A ball hanging by a string while I'm accelerating.

[aziiri]

Homework Statement

a ball was hanging by an inextensible string to a small airplane. firstly, it was hanging straight down but when the pilot started the motor the string made an angle of 30 degrees wrt the vertical.

Assuming that the ball is a point mass, find the acceleration (m/s²) of the airplane (neglect air resistance)

The Attempt at a Solution

While hanging at 30 degrees, the ball is constant, this means that the vectorial sum of forces is zero (Newton's law), but I don't know what to do next !

 

[jambaugh]

What forces are acting on the ball? Why do you say the sum of vector forces is zero?

 

[aziiri]

The weight and the force of plane's acceleration, I guess ! !

it is zero because the ball is constant with respect to the plane, Should I take the Earth as my reference so the ball is moving ?

 

[Chestermiller]

The weight and the force of plane's acceleration, I guess ! !

it is zero because the ball is constant with respect to the plane, Should I take the Earth as my reference so the ball is moving ?

Yes. To apply Newton's second law, you need to express it with respect to an inertial reference frame. Also, if you do a free body diagram on the ball, you will see that you have omitted one of the forces acting on the ball. Also, what exactly do you mean by the term "the force of the plane's acceleration?" Relative to an inertial reference frame, this has no meaning. Also, relative to an inertial reference frame, the net force on the ball is not zero.

 

[aziiri]

You mean that I should change my inertial reference frame ?
I think I omitted the tension of the chord.

Can someone please give me the first steps ! this problem is killing me.

 

[Sentin3l]

I would suggest you draw a free body diagram of the ball.
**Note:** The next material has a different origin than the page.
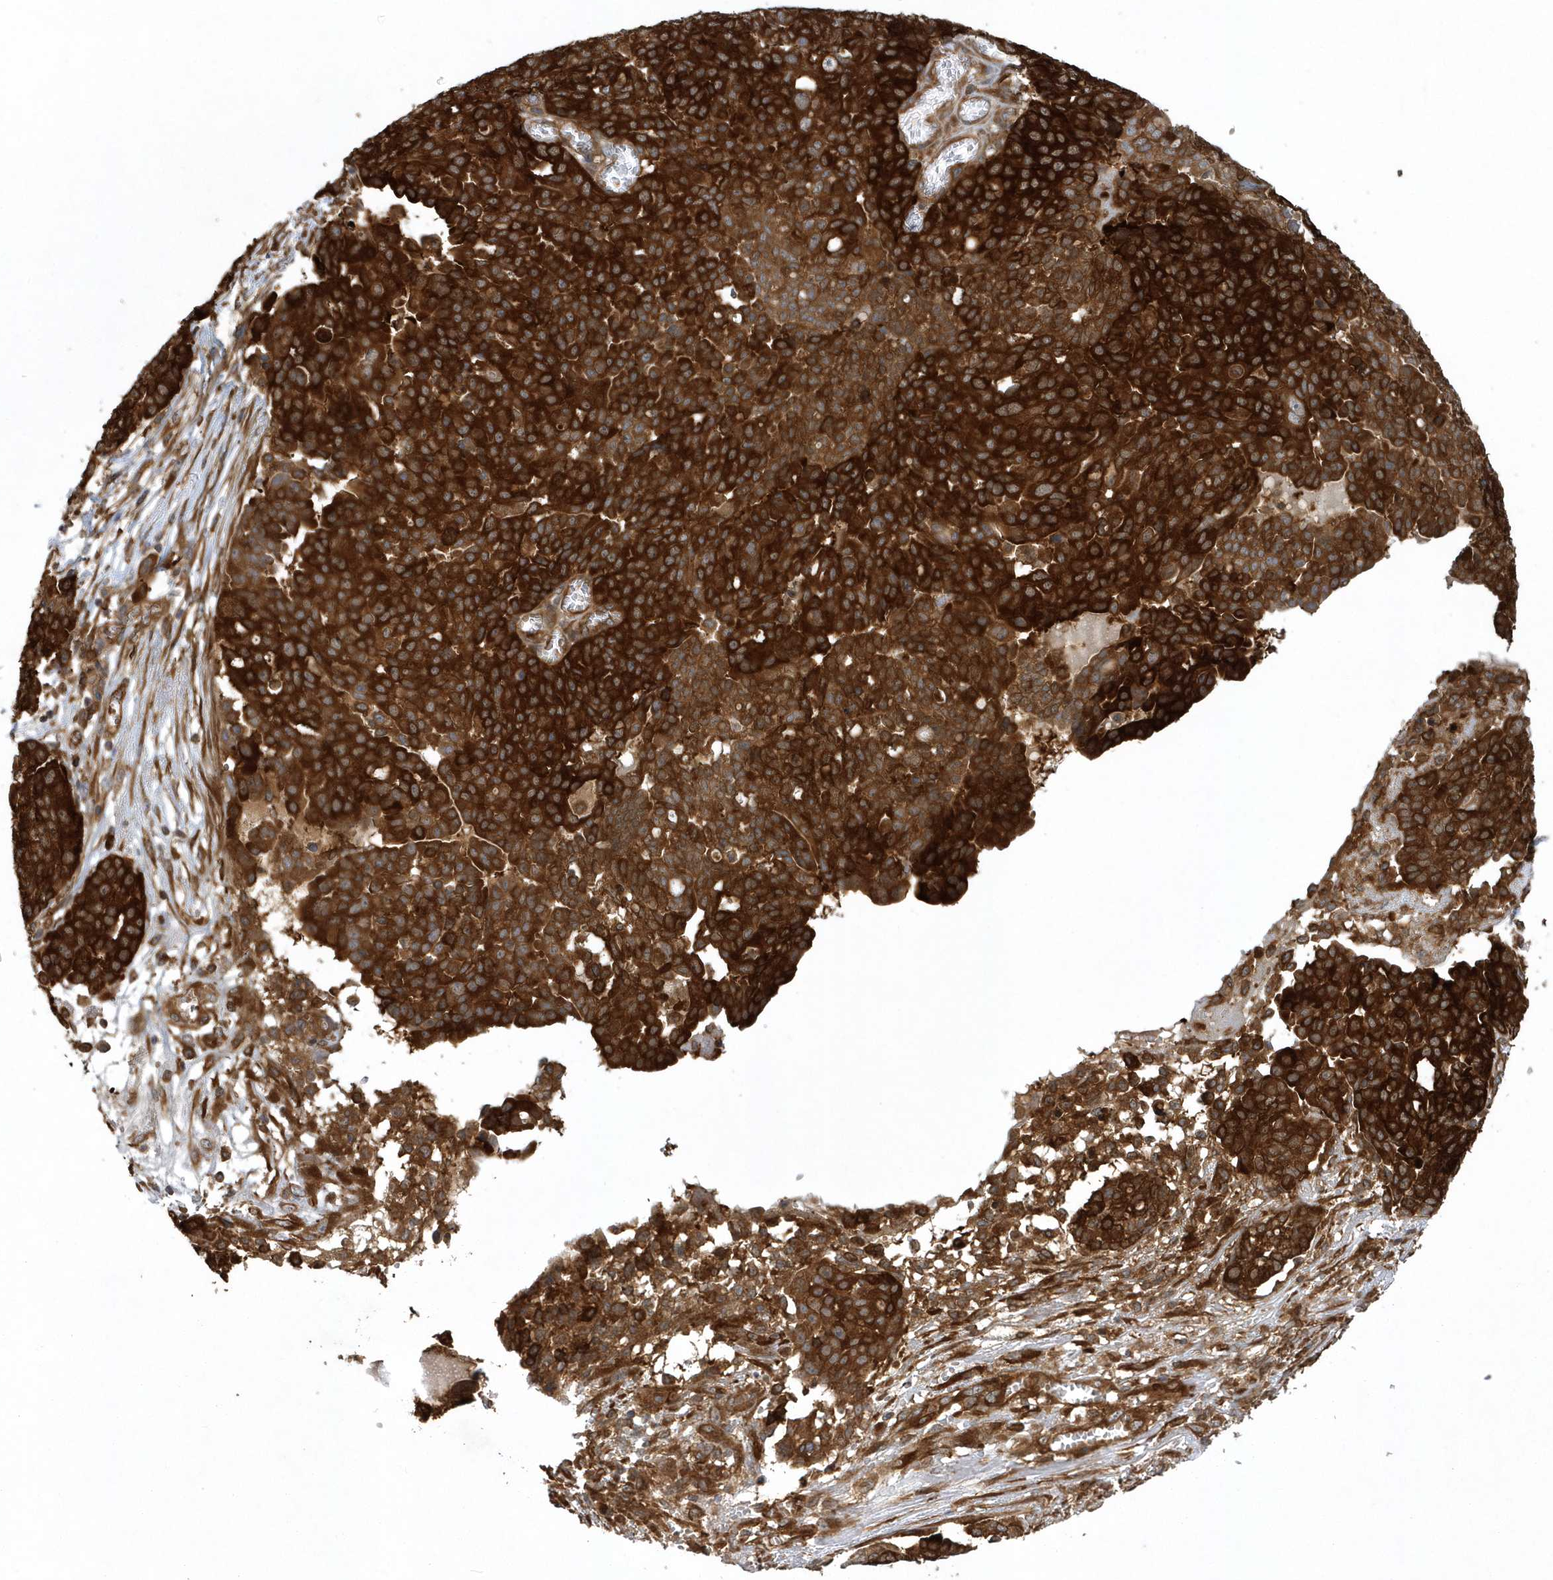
{"staining": {"intensity": "strong", "quantity": ">75%", "location": "cytoplasmic/membranous"}, "tissue": "ovarian cancer", "cell_type": "Tumor cells", "image_type": "cancer", "snomed": [{"axis": "morphology", "description": "Cystadenocarcinoma, serous, NOS"}, {"axis": "topography", "description": "Soft tissue"}, {"axis": "topography", "description": "Ovary"}], "caption": "An immunohistochemistry image of tumor tissue is shown. Protein staining in brown highlights strong cytoplasmic/membranous positivity in ovarian cancer (serous cystadenocarcinoma) within tumor cells.", "gene": "PAICS", "patient": {"sex": "female", "age": 57}}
Be sure to include tension, and gravity, those are the only two forces acting on the ball. Take a look at the components of both forces, if any.

 

[BruceW]

yeah, for this problem you should just use an inertial reference frame (since that is what I would guess you are used to). So think of the motion of the ball with respect to the ground, not with respect to the plane. And think of how the acceleration of the ball must be related to the acceleration of the plane ?

 

[aziiri]

I'm sorry but I can't do it, I stuck with the first steps (drawing the forces), I really appreciate that someone give me the forces.

 

[Chestermiller]

Please don't give up. Here are some hints:

1. If the plane is accelerating, and the ball is stationary relative to the plane, then relative to the ground, the ball is accelerating at the same rate as the plane.
2. Think of the ball hanging from the string at an angle of θ=30 degrees to the vertical. There are two forces acting on the ball: A vertical force of gravity through the center of mass, pointing downward toward the ground, and a tension force pointing upward at an angle of 30 degrees to the vertical. If T is the tension in the string, (in terms of T and θ), what is the component of the tension force on the ball vertically upward? What is the component of the tension force on the ball horizontally?
3. Is the ball accelerating vertically upward relative to the ground? If not, the forces on the ball in the vertical direction must be in balance. From this you can determine the tension in the cord.
4. Is the ball accelerating horizontally relative to the ground? What is the net component of force acting on the ball horizontally? From Newton's second law, how is this net component of force related to the acceleration of the ball?

 

[aziiri]

Oh, thanks a lot.

T is the tension and P is the gravity:

Vertically : T sin(30°)=P.
Horizontally : T Cos(30°)= m a.

Using the first equation, we have : m g tan(30°)=m a, which means that : a=g tan(30°).

 

[BruceW]

looks good to me. nice work!

 

[Chestermiller]

Oh, thanks a lot.

T is the tension and P is the gravity:

Vertically : T sin(30°)=P.
Horizontally : T Cos(30°)= m a.

Using the first equation, we have : m g tan(30°)=m a, which means that : a=g tan(30°).

Good, except for one thing, In the first two equations, you have the sine and cosine reversed. Astonishingly, even though you did this, you somehow got the final answer correct.

 

[BruceW]

ah, yeah, the string is meant to be 30 degrees with respect to the vertical. but his equations would imply 30 degrees with respect to the horizontal, and rearranging them give a tan(30) = g , but he wrote them the wrong way around, which made them the same as the correct answer. hehe two wrong make a right?